§ **INFORMATION SHOWN**:
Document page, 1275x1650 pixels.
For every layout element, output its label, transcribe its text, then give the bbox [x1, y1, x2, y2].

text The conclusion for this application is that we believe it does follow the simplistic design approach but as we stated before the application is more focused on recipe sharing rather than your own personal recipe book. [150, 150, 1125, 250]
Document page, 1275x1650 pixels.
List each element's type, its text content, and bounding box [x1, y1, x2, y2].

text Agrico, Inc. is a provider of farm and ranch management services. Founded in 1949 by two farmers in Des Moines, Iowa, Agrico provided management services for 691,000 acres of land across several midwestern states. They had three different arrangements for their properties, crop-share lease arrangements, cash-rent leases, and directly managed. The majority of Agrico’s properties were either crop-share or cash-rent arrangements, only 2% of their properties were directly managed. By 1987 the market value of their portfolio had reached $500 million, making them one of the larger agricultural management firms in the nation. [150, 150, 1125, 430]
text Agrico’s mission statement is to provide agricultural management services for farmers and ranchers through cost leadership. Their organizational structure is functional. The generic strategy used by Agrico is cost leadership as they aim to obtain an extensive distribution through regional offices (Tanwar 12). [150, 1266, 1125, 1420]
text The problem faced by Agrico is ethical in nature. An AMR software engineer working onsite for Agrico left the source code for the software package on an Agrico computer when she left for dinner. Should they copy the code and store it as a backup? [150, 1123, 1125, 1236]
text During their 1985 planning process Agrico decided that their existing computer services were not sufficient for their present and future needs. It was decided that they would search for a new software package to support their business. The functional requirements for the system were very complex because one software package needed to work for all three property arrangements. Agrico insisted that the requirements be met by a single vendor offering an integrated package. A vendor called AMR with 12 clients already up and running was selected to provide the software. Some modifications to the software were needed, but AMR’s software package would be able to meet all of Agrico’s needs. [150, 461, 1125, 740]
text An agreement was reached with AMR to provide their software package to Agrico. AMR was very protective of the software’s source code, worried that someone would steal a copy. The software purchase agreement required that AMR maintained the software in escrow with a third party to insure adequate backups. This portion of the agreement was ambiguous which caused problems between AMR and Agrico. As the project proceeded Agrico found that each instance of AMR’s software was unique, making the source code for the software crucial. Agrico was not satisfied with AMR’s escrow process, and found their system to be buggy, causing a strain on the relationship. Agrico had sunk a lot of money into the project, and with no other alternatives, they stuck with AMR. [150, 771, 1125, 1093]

§ **PROBLEM STATEMENT**: Each line containing "management" belongs in the answer; pick these out of the material and copy them.

§ **OUTPUT OF THE EXERCISE**:
text Agrico, Inc. is a provider of farm and ranch management services. Founded in 1949 by two farmers in Des Moines, Iowa, Agrico provided management services for 691,000 acres of land across several midwestern states. They had three different arrangements for their properties, crop-share lease arrangements, cash-rent leases, and directly managed. The majority of Agrico’s properties were either crop-share or cash-rent arrangements, only 2% of their properties were directly managed. By 1987 the market value of their portfolio had reached $500 million, making them one of the larger agricultural management firms in the nation. [150, 150, 1125, 430]
text Agrico’s mission statement is to provide agricultural management services for farmers and ranchers through cost leadership. Their organizational structure is functional. The generic strategy used by Agrico is cost leadership as they aim to obtain an extensive distribution through regional offices (Tanwar 12). [150, 1266, 1125, 1420]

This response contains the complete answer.